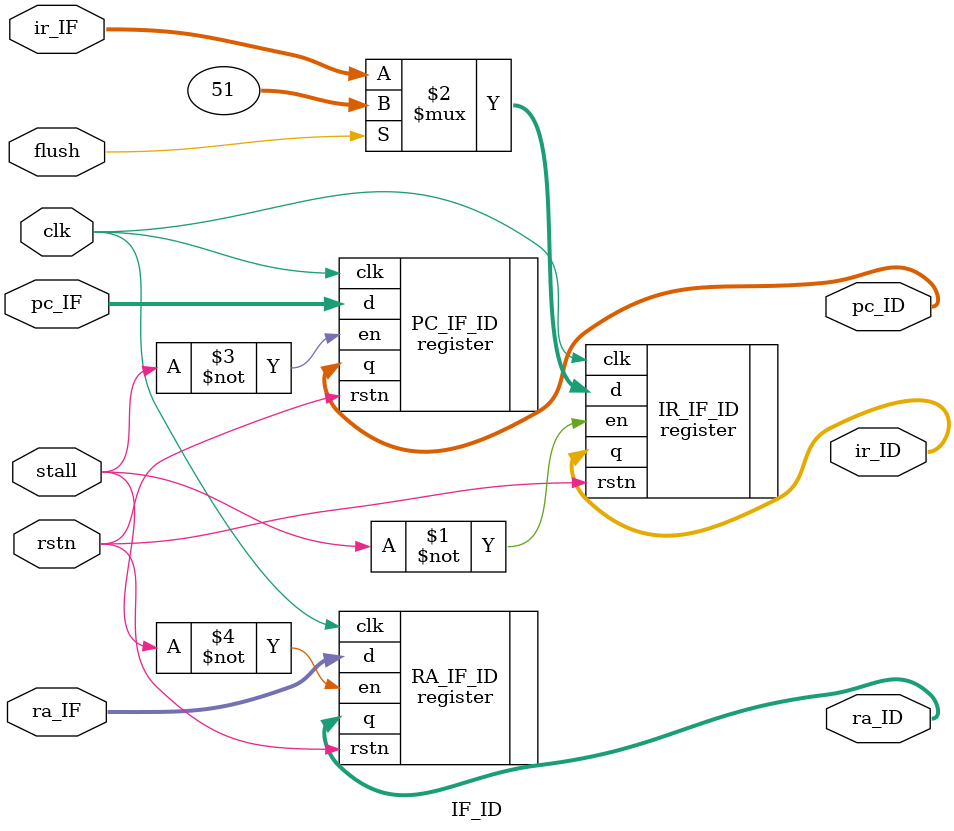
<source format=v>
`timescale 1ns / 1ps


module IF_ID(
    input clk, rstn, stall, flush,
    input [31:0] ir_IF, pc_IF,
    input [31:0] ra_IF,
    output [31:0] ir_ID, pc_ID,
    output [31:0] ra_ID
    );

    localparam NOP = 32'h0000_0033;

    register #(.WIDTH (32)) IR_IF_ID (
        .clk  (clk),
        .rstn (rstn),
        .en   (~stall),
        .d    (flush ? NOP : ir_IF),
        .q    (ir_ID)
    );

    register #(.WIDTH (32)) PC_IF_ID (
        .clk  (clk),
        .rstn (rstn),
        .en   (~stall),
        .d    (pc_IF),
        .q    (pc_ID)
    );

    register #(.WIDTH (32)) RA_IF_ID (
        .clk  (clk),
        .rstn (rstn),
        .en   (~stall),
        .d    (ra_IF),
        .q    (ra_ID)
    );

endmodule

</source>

WORK TASK:
Reproduce the listing exactly, images omitted.

SOLUTION FOR THIS TASK:
<source format=v>
`timescale 1ns / 1ps


module IF_ID(
    input clk, rstn, stall, flush,
    input [31:0] ir_IF, pc_IF,
    input [31:0] ra_IF,
    output [31:0] ir_ID, pc_ID,
    output [31:0] ra_ID
    );

    localparam NOP = 32'h0000_0033;

    register #(.WIDTH (32)) IR_IF_ID (
        .clk  (clk),
        .rstn (rstn),
        .en   (~stall),
        .d    (flush ? NOP : ir_IF),
        .q    (ir_ID)
    );

    register #(.WIDTH (32)) PC_IF_ID (
        .clk  (clk),
        .rstn (rstn),
        .en   (~stall),
        .d    (pc_IF),
        .q    (pc_ID)
    );

    register #(.WIDTH (32)) RA_IF_ID (
        .clk  (clk),
        .rstn (rstn),
        .en   (~stall),
        .d    (ra_IF),
        .q    (ra_ID)
    );

endmodule

</source>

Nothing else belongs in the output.